时间:2023-05-28  来源:  作者:林一衣
他指着那广阔无垠的沙地告诉她:“长君,你看这就是爹爹守住的锦绣山河,这是爹爹送给你的最好的礼物。”
画面一转,脑海里父亲又交代,“长君,你要保护好他。”
霍长君头痛欲裂,脑海中父亲爽朗浑厚的声音仿佛成了她的催命符,她不敢想,不能想,多想念一点头都会炸裂开来。
她神志不清,完全顾不得外面到底发生了什么事情,只头颅里的刺痛就需要她用一万分的力气去勉强支撑着自己不要当众倒下来。
可下一瞬,耳边一道刺穿魂灵的尖叫声响起。
“陛下!”
那声音震彻寰宇,霍长君混沌的头颅也清醒了那么一时半刻。
她抬眸,只见本是欢闹的宴席何时变成了刀剑相向的混战场,天堂到地狱仿佛只有一瞬间,大殿里,刺客无处不在,酒杯食物砸碎了一地,宫女太监们尖叫四下逃窜。
所有的人都在混战厮杀,刺客来势汹汹,仿佛并非普通武艺高强之人,便是赵成洲、林晨绍也被刺客缠得脱不开身。
霍长君依旧神游天外,直到刺客的那柄长剑泛着冰冷的白光朝她刺来,不,应该说是朝谢行之刺来。
所有人都屏住了呼吸。
“陛下!”李公公的嘶喊声痛彻心扉,恐惧和害怕担忧一瞬间同时侵袭霍长君的头颅。
她的神志清醒了不少,看着刺客的长剑泛着冰冷的白光直刺谢行之时,那一瞬间她是真的想谢行之死的。
她杀不了他便让旁人杀了他。
她是恨绝了他的,要不是他,父亲怎么会死。
要是他真的死了就好了,她这样想。
可是,下一秒,霍长君直接用自己的身体挡住了那柄剑。
在场所有的人都惊住了,便是谢行之也傻在了原地。
她救下了谢行之,整个右肩被刺穿。
谢行之愣在了那儿,看着那泛着血光的剑尖,他以为在他们已经决裂,甚至霍长君认准了他是杀父仇人,恨不得亲手杀了自己之后,绝不可能再为自己如此付出。
可是,鲜红的血洗涤了他污浊肮脏的臆想。
恍惚间,他想起了那句,“我会永远守护谢行之,永不背叛。直到生命尽头和信仰终结的时候。”
“霍长君……”
谢行之不能死,他这个皇帝确实做得很烂,可是眼下并没有其他人能代替他,他死了,燕国趁机吞并,谢璟之趁机占地为王都不是不可能,那她父亲守了一辈子的东西就会四分五裂,再也收不回来了。
她想,要是她死了或许也不错。
可这刺客的准头实在太差,只捅穿了她的右肩。她冷眼看着刺客,然后一抬手握住了那柄剑,鲜血横流。
她一用力生生掰断了剑,她仿佛不知疼痛,肩膀上还戳着一柄断剑,转手就反杀了刺客。
刺客死时还瞪大了双眼,死不瞑目。
那一夜,月色下,宴会上。
她犹如歃血修罗,用剑砍断自己手上的铁链之后,就赤手握着那柄断剑,边流血边杀人,刀剑与骨头血肉相撞,发出美妙的悲鸣。
她一人血染凤袍,浴火重生,杀光了身边所有的刺客。
谢行之看着她利落狠厉的身手,为她震惊,也被她所吸引。他从来都不喜欢她舞刀弄枪,尤其是她一身武功让他不得不提防的时候,更让他觉得心惊。

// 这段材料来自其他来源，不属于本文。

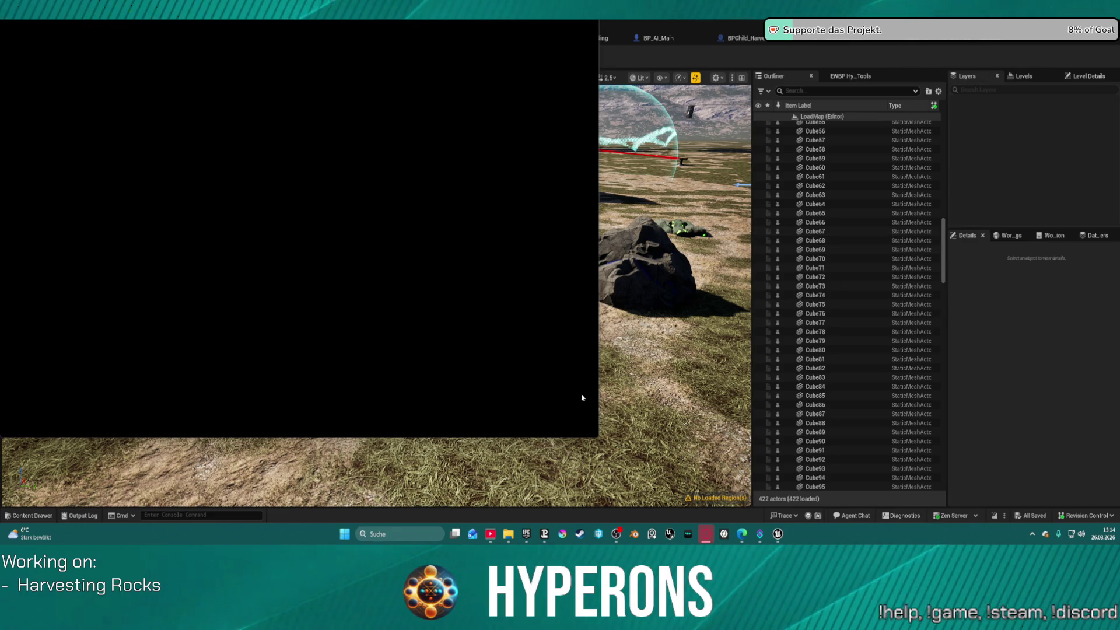
mouse_move(617, 537)
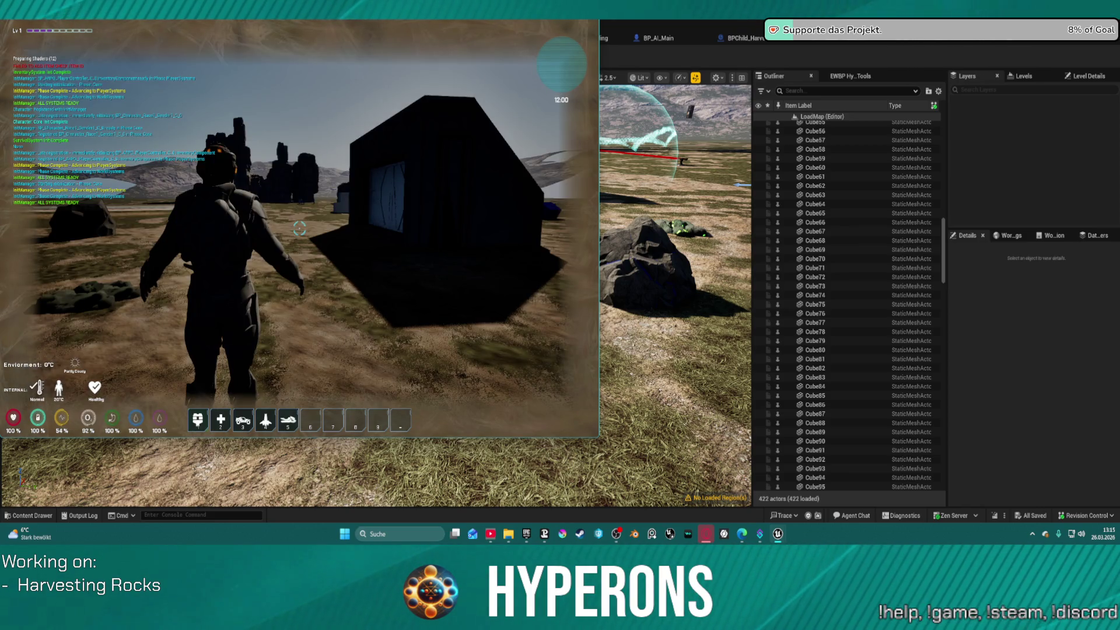
Set the game resolution to 1440p in the pause menu settings and resume
key("Escape")
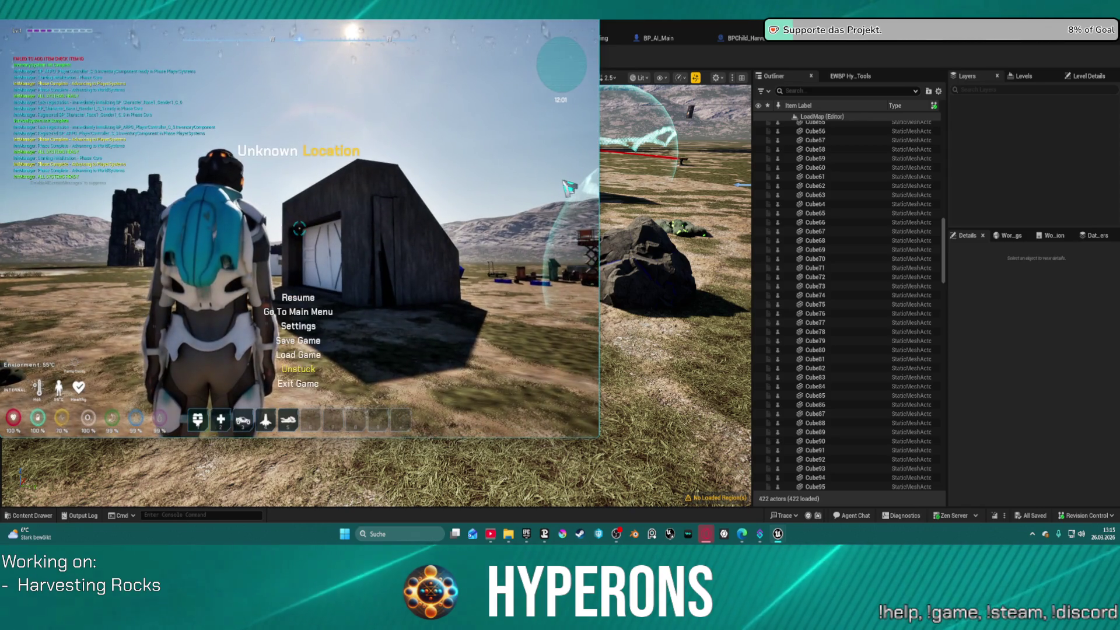
left_click(298, 326)
left_click(359, 161)
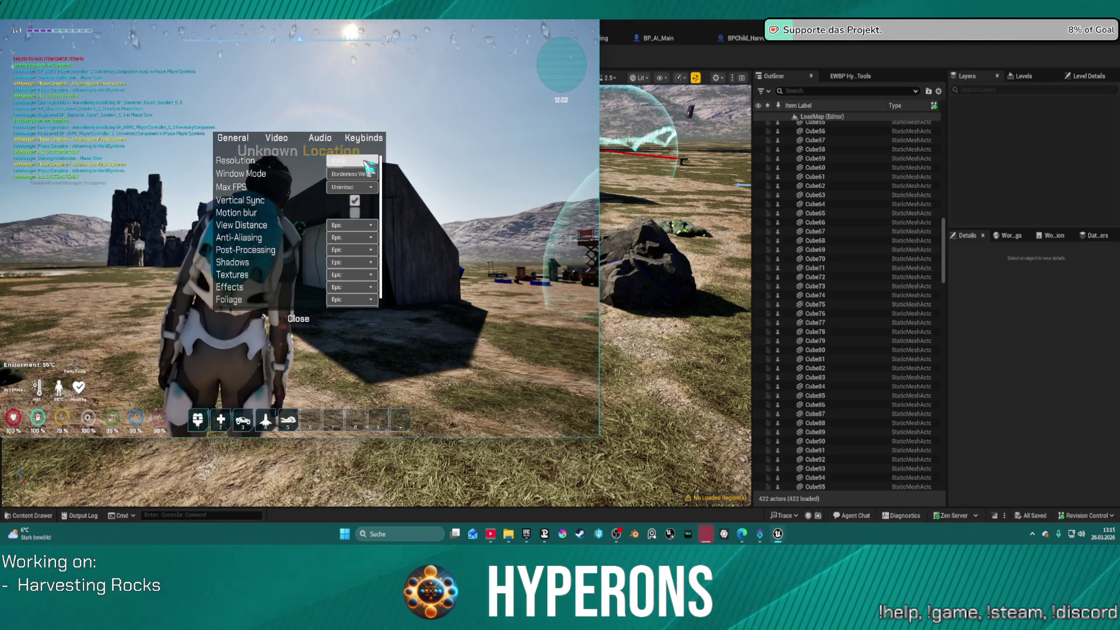
left_click(344, 186)
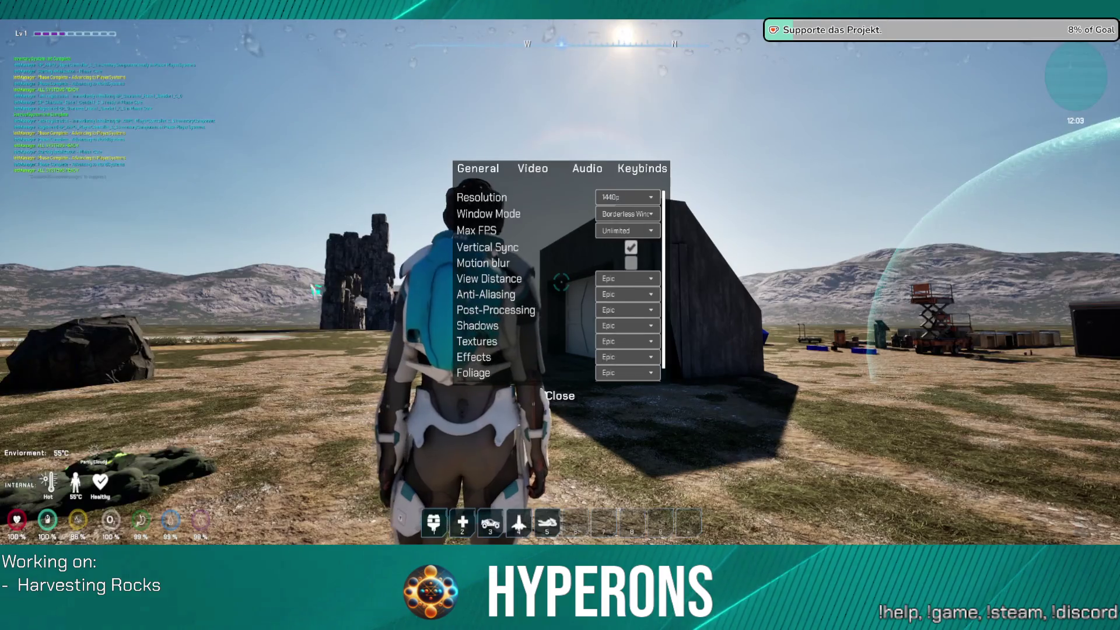
left_click(560, 396)
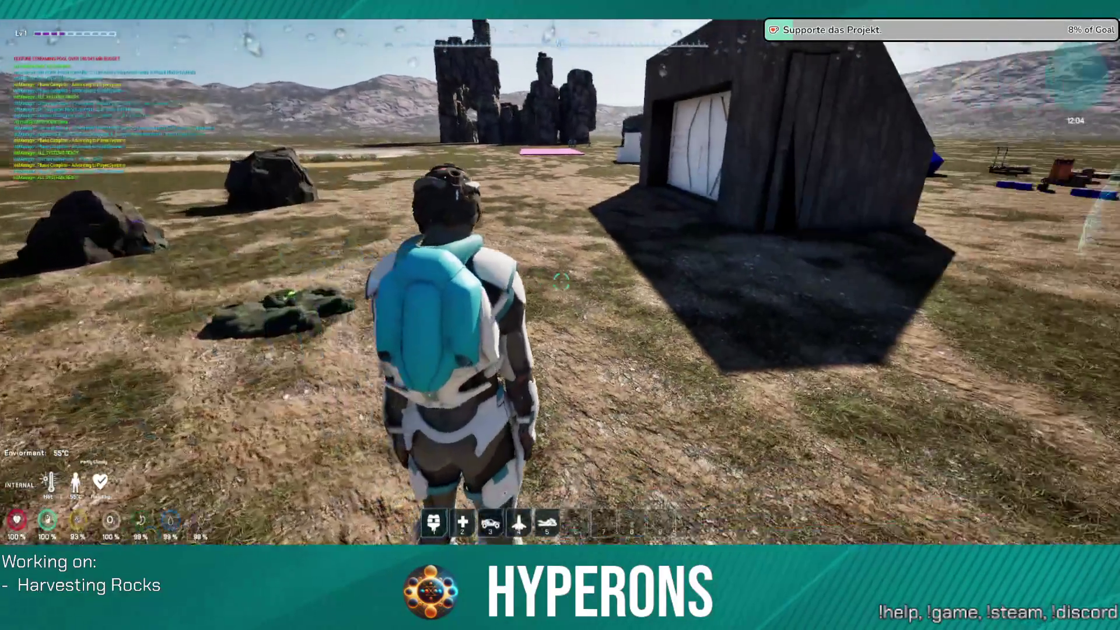
Walk past the building toward the rock formations and the pink pad
key("w")
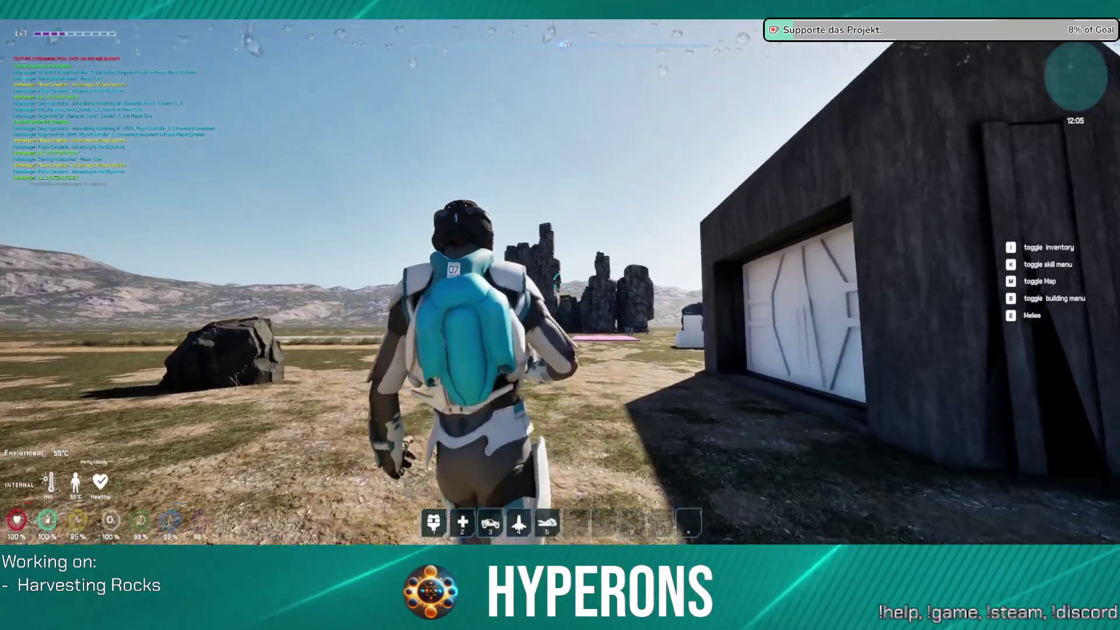
key("w")
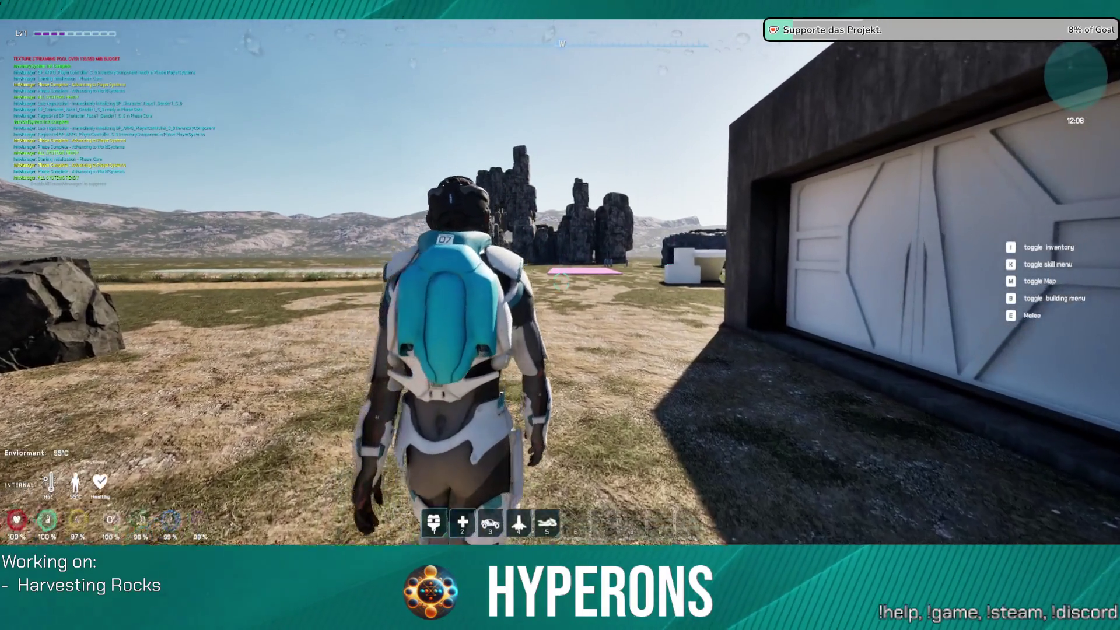
key("w")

可是,眼下,疯狂猎杀刺客的霍长君竟让他觉得有一丝丝的欣赏。他不由得想起上一次她从宫外杀进皇城想为父亲报仇,可是那时的她伤人不杀人。而今日的她招招狠厉,绝不留情,像是个冷血的杀人机器。
他又不由得想起了那年登基之前,太子府被围困,就是她一人一剑守一门撑到了援兵到来。
可那时她在门外厮杀,将他稳稳守护在屋内,他只看得到她的背影却见不得她真正厮杀时的狠厉与无情,也见不到她今日的狠辣决绝。
当增兵赶来,赵成洲等人都停下手。
霍长君将最后一个人的喉咙刺穿,她面无表情地拔出钝了的残剑,刺客的鲜血滋了一地。
“哐啷”一声,霍长君冷漠地松开手中的剑,落在了地上。
所有人就那么看着她,看着那个身边尸山血海,自己也像是个血人一样的女子。
凤袍早已割得破碎,珠钗不知甩到何处去了。而她站在那里,却犹如坠魔的神佛,任何人轻易不敢开口打搅她。
大殿之中,血腥味弥漫,所有人都还活在方才那场猎杀之中,就连燕国使者何时死了都不知道。
霍长君沉默着,眼底染血,一片鲜红,然后抬步一步步往外走去,却无一人敢拦她。
*
谢行之带着金疮药来的时候,霍长君已经躺在冰冷的寝宫里睡着了,还是那身血衣,不曾更换。
谢行之看着她,心底一瞬间五味杂陈。
他不知道自己该说什么,从何处开口,更不知道该怎么面对她。
他……他……
他的拳头在身侧紧了又紧,最后缓缓在床边坐下,抬手轻轻擦去了她脸上的血珠,只可惜厚重黏腻的血腥味让这偏殿都变得阴森可怖起来了。
太医替她诊治包扎过了,说身上不少处伤口伤及筋骨,需要好好静养,而且体内还有安魂汤的残留,这一觉怕是要睡得久些。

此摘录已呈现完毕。